Directions. From the entries below, return exactly the lines beginning at the one that contains "- Towering Fortunes güvenilir casino siteleri" and ending at the one that contains "- Towering Fortunes atlantisbahis", both of them included, and only those lines.

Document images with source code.
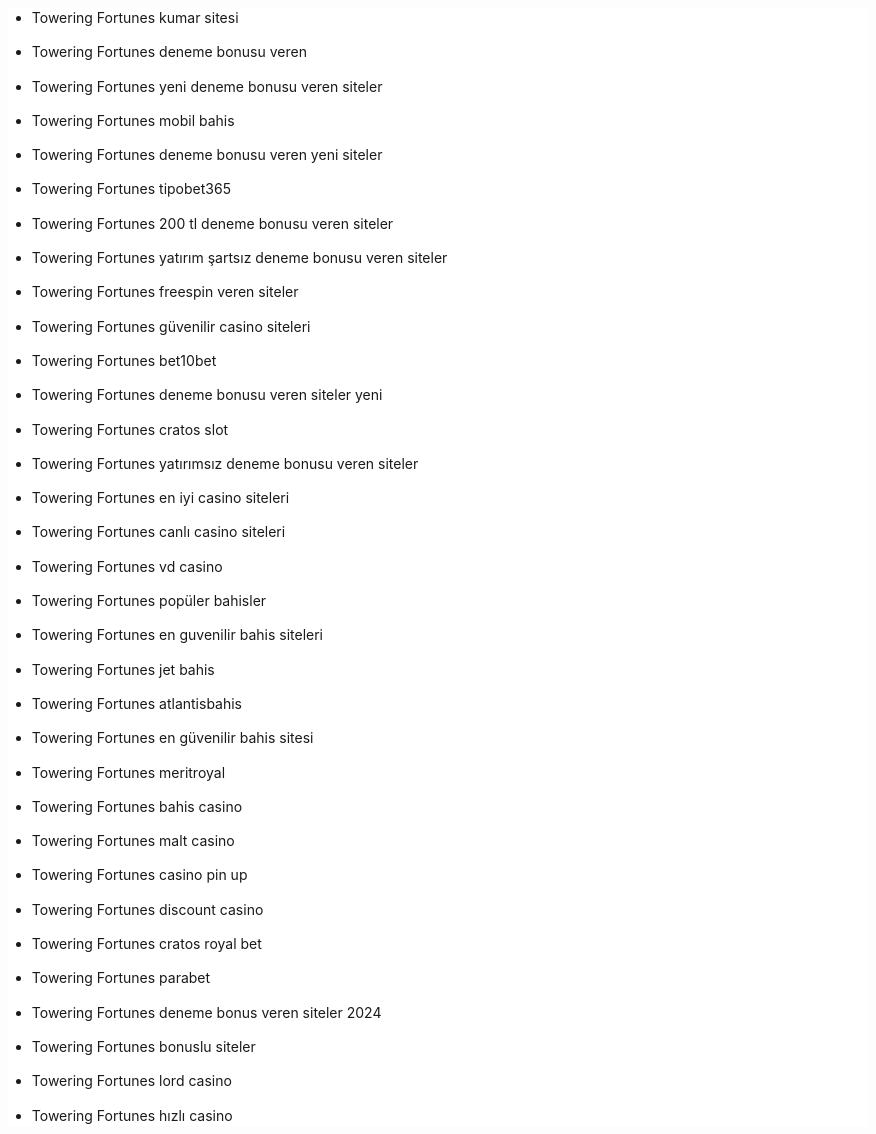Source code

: - Towering Fortunes kumar sitesi

- Towering Fortunes deneme bonusu veren

- Towering Fortunes yeni deneme bonusu veren siteler

- Towering Fortunes mobil bahis

- Towering Fortunes deneme bonusu veren yeni siteler

- Towering Fortunes tipobet365

- Towering Fortunes 200 tl deneme bonusu veren siteler

- Towering Fortunes yatırım şartsız deneme bonusu veren siteler

- Towering Fortunes freespin veren siteler

- Towering Fortunes güvenilir casino siteleri

- Towering Fortunes bet10bet

- Towering Fortunes deneme bonusu veren siteler yeni

- Towering Fortunes cratos slot

- Towering Fortunes yatırımsız deneme bonusu veren siteler

- Towering Fortunes en iyi casino siteleri

- Towering Fortunes canlı casino siteleri

- Towering Fortunes vd casino

- Towering Fortunes popüler bahisler

- Towering Fortunes en guvenilir bahis siteleri

- Towering Fortunes jet bahis

- Towering Fortunes atlantisbahis

- Towering Fortunes en güvenilir bahis sitesi

- Towering Fortunes meritroyal

- Towering Fortunes bahis casino

- Towering Fortunes malt casino

- Towering Fortunes casino pin up

- Towering Fortunes discount casino

- Towering Fortunes cratos royal bet

- Towering Fortunes parabet

- Towering Fortunes deneme bonus veren siteler 2024

- Towering Fortunes bonuslu siteler

- Towering Fortunes lord casino

- Towering Fortunes hızlı casino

Task answer.
- Towering Fortunes güvenilir casino siteleri

- Towering Fortunes bet10bet

- Towering Fortunes deneme bonusu veren siteler yeni

- Towering Fortunes cratos slot

- Towering Fortunes yatırımsız deneme bonusu veren siteler

- Towering Fortunes en iyi casino siteleri

- Towering Fortunes canlı casino siteleri

- Towering Fortunes vd casino

- Towering Fortunes popüler bahisler

- Towering Fortunes en guvenilir bahis siteleri

- Towering Fortunes jet bahis

- Towering Fortunes atlantisbahis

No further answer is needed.